“We began this research after observing prompt injection attempts in public repositories using AI-assisted GitHub workflows across multiple vendors, where attacker-controlled issue or [pull requests], content is processed by the AI agent and could influence its tool use,” Microsoft wrote.
On GitHub, a pull request allows developers to propose changes to a code repository and have those changes reviewed before they are approved and merged.
According to Microsoft, attackers could use prompt injection attacks hidden in GitHub issues, pull requests, or comments to manipulate Claude Code into accessing files containing sensitive credentials.
To test the vulnerability, Microsoft created a GitHub workflow and disguised malicious instructions behind content hosted on a domain it controlled, allowing the researchers to bypass Claude's safety protections. The prompt injection attack tricked Claude into reading sensitive credentials and altering them to evade both Claude's safeguards and GitHub's secret-scanning tools. Microsoft said an attacker could then reconstruct the credential and exfiltrate it through issue comments, workflow logs, web requests, or shell commands.

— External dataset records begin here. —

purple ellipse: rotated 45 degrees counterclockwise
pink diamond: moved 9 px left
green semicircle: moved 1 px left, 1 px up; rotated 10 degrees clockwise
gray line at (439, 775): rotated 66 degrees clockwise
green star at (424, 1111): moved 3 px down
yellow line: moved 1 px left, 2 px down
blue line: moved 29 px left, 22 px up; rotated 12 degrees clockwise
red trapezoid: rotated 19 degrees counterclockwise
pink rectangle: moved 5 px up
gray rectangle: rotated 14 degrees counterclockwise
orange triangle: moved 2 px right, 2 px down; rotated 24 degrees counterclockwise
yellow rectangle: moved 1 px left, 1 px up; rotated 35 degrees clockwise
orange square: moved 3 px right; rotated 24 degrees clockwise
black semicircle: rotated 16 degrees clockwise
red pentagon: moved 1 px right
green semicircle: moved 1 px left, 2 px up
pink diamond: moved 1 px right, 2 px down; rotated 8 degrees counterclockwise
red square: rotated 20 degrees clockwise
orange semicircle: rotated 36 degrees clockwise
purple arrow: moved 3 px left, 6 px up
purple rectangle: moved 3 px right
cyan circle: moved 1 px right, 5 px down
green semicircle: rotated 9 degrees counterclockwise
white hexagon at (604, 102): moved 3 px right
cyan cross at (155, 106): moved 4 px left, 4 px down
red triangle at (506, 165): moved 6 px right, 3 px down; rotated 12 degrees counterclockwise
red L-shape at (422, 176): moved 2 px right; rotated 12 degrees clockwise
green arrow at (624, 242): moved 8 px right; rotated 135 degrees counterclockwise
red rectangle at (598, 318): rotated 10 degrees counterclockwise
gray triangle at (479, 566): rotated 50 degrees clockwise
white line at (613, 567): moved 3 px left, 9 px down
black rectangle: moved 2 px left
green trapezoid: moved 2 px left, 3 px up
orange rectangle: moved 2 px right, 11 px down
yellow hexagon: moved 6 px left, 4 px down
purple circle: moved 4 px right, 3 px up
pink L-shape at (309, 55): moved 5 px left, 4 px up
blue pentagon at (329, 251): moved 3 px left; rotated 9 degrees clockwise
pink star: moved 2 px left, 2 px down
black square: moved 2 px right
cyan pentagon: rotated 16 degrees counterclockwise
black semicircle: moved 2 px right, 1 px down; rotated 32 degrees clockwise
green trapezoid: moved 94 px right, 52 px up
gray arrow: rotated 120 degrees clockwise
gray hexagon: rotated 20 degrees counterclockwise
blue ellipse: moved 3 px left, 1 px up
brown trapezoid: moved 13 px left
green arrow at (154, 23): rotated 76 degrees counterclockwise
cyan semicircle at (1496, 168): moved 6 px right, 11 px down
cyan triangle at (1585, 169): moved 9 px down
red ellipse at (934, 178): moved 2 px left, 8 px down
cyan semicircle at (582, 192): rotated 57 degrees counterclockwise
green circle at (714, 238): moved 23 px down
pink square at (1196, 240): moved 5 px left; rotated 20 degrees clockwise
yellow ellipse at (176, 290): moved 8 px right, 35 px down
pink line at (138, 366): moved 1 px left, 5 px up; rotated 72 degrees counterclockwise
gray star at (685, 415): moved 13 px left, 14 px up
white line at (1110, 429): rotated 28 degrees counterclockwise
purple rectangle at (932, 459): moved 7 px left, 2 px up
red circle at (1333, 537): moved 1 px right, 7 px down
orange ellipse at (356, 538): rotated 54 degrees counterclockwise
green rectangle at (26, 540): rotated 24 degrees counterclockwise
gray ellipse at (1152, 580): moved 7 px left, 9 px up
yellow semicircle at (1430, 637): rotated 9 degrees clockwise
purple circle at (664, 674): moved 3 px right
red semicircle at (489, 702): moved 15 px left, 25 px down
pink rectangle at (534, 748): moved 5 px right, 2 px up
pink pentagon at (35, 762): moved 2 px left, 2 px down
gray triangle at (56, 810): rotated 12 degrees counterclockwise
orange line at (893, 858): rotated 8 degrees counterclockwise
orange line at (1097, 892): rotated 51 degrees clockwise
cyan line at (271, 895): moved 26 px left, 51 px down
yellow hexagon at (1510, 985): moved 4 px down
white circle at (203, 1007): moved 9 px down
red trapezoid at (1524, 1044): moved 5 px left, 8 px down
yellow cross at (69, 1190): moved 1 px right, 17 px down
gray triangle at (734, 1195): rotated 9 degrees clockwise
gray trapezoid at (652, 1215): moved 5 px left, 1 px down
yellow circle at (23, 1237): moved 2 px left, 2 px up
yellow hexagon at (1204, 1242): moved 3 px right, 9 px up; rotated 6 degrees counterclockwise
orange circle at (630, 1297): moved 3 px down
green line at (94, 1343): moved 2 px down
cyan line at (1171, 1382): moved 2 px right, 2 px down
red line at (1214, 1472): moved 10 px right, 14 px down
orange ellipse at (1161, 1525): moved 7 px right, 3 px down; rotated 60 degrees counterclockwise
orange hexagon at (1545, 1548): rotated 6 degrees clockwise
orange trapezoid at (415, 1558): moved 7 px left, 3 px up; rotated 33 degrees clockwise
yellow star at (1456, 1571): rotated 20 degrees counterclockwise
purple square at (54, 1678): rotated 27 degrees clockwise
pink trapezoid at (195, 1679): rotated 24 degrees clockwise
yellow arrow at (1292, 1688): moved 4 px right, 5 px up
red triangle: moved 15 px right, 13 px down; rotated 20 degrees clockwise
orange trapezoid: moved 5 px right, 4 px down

“To bypass Sonnet’s refusal safety mechanisms, we obscured the shell payload behind a response from our controlled domain," the firm said. "We also enabled the workflow to be triggered by users with no 'write' permissions to ensure Anthropic’s environment variables scrub mitigations were active during our tests.”
Anthropic patched the flaw on May 5 with Claude Code version 2.1.128 after Microsoft disclosed the vulnerability through HackerOne on April 29.
Despite multiple layers of built-in security controls, Microsoft found that a determined attacker could potentially manipulate an AI agent into exposing sensitive information.
“We are entering an era where natural language is executable code, and untrusted inputs like GitHub issues must be treated as hostile by default,” it said. “A single, carefully crafted comment combined with a misunderstood trust boundary is all it takes to walk away with production credentials.”